Qualcomm was the market leader in the second quarter with wireless semiconductor revenue of $1.37 billion, up 8.6% from $1.26 billion in the first quarter. Texas Instruments held the No. 2 spot, having sold $1.23 billion worth of wireless semiconductors, which is a 7% increase from $1.15 billion in the first quarter, iSuppli said in its report.
The revenue comes from sales of application-specific semiconductors for wireless applications. They include mobile handsets, wireless infrastructure equipment, wireless local area networks, and connectivity products.
The global wireless semiconductor market grew by 4% during the period. Both Qualcomm and Texas Instruments increased their market share. Qualcomm's share rose to 18.2% in the second quarter, up from 17.4% in the first quarter, while Texas Instruments' share rose to 16.4%, up from 15.9%.
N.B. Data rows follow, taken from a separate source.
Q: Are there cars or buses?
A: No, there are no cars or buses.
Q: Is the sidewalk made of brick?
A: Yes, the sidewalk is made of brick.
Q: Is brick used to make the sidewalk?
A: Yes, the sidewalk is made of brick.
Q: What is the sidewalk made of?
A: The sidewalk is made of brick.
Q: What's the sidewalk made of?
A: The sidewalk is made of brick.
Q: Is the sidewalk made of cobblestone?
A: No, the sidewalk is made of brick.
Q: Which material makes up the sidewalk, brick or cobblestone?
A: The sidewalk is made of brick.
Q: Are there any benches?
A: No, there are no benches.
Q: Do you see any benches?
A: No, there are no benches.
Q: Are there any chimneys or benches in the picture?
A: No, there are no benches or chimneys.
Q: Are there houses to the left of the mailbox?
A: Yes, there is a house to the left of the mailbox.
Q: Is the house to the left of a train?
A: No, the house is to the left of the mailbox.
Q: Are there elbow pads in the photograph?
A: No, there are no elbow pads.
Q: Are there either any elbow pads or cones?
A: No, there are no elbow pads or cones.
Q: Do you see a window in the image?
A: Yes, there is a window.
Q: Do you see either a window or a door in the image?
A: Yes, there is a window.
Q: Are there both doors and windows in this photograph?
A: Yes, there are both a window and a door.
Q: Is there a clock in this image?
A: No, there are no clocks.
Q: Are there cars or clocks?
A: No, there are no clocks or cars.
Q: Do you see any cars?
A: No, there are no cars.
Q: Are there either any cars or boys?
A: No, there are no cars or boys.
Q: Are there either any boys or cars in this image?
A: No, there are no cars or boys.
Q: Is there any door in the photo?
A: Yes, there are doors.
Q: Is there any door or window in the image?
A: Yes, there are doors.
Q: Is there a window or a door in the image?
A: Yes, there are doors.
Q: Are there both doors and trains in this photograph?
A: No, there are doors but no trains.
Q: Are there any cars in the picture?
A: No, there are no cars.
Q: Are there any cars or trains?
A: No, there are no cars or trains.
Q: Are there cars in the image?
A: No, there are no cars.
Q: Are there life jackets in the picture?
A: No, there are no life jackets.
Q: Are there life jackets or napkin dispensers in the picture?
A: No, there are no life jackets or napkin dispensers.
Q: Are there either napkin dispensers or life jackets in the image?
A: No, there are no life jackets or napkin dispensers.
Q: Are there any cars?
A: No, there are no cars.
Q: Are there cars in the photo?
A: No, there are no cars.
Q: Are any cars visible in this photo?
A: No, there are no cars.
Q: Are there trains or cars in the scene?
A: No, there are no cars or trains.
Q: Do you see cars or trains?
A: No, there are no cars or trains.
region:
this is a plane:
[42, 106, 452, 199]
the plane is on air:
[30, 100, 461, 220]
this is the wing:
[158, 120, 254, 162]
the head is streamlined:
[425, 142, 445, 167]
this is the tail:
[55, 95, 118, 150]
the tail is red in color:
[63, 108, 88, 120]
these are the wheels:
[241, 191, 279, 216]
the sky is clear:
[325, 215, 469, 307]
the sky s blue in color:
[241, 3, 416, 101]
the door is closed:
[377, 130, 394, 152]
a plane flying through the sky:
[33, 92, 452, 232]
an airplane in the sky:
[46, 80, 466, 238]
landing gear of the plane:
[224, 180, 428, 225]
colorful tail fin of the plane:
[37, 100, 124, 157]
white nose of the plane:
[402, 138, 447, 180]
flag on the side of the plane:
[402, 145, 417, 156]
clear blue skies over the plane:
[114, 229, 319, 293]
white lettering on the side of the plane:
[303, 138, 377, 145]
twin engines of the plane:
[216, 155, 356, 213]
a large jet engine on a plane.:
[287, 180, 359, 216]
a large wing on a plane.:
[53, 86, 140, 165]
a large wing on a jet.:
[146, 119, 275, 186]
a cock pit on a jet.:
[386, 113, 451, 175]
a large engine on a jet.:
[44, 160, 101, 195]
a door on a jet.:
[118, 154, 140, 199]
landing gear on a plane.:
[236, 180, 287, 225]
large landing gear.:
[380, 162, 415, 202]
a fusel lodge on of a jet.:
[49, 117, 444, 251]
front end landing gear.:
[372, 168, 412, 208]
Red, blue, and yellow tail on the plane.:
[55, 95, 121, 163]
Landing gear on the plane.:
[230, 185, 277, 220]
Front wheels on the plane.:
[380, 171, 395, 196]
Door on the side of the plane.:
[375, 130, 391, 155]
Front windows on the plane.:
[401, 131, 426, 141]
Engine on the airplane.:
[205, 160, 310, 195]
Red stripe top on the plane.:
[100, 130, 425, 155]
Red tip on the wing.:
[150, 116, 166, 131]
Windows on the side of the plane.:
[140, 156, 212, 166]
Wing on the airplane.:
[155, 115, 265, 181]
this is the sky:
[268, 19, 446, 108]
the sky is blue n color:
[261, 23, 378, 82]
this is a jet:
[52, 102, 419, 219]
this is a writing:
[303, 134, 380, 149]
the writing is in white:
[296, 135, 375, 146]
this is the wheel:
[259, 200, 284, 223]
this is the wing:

"[Qualcomm] company, so far, is weathering its recent legal challenges to capitalize on strong growth in sales of chips for WCDMA mobile handsets and semiconductors for wireless infrastructure equipment," said Francis Sideco, an analyst at iSuppli, in a statement.
Earlier this month, the European Commission launched antitrust proceedings against Qualcomm after mobile phone manufacturers, including Nokia, Broadcom, NEC, Texas Instruments, Matsushita Electric Industrial, and Ericsson, complained that Qualcomm charged too much money for technology licenses.
NXP Semiconductors earned the third-largest market share of 5.8%, Freescale Semiconductor was No. 4 with 4.8%, and STMicroelectronics was No. 5 with 4.1%. The three companies had revenues ranging from about $400 million to $300 million in the second quarter. NXP showed the strongest growth among the top five wireless semiconductor suppliers due to strong sales of its mobile handset baseband chips.
ISuppli predicts the global wireless semiconductor revenue will increase by 4.5% in 2007, reaching $56.1 billion. The total revenue in 2006 was $53.7 billion.